Suboptimal ways to respond to a public security incident

andrew@lemmy.stuart.fun · edit-2 2 years ago

Suboptimal ways to respond to a public security incident

TragicNotCute@lemmy.world · 2 years ago

IMO it’s not a good idea to be discussing attack vectors publicly when a number of other instances are unpatched and the exploit has been in the wild for less than a day.

I agree that admins need to work together, but discussing it in public on Lemmy so soon after the attack isn’t the way. There exists a Matrix channel for admins, that’s where this type of thing should go.

entropicshart@lemmy.world · edit-2 2 years ago

When a vulnerability at this level happens and a patch is created, visibility is exactly what you need.

It is the reason CVE sites exist and why so many organizations have their own (e.g. Atlassian, SalesForce/Tableau )

It is also why those CVE will be on the front page of sites like https://news.ycombinator.com to ensure folks are aware and taking precautions.

Organizations that do not report or highlight such critical vulnerabilities are only hurting their users.

--------

ACTIVITY LIST:
a) Answer these questions about the forum thread:
(i) How long had the exploit been in the wild, according to the reply that objects to public discussion?
(ii) Where does that reply say this type of discussion should go instead?
(iii) Which organizations are given as examples of ones that have their own CVE sites?
b) List every user handle shown with a post in the forum thread.
c) Please quote the part of the forum thread that opens with the words containing "andrew@lemmy.stuart.fun · edit-2" and closes with "than a day.".
Use only the forum thread as your source.

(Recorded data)
--------

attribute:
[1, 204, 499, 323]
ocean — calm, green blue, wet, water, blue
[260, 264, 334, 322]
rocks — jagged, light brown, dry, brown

--------

ACTIVITY ANSWERS:
a)
(i) Less than a day.
(ii) A Matrix channel for admins.
(iii) Atlassian and SalesForce/Tableau.

b)
andrew@lemmy.stuart.fun
TragicNotCute@lemmy.world
entropicshart@lemmy.world

c)
andrew@lemmy.stuart.fun · edit-2 2 years ago

Suboptimal ways to respond to a public security incident

TragicNotCute@lemmy.world · 2 years ago

IMO it’s not a good idea to be discussing attack vectors publicly when a number of other instances are unpatched and the exploit has been in the wild for less than a day.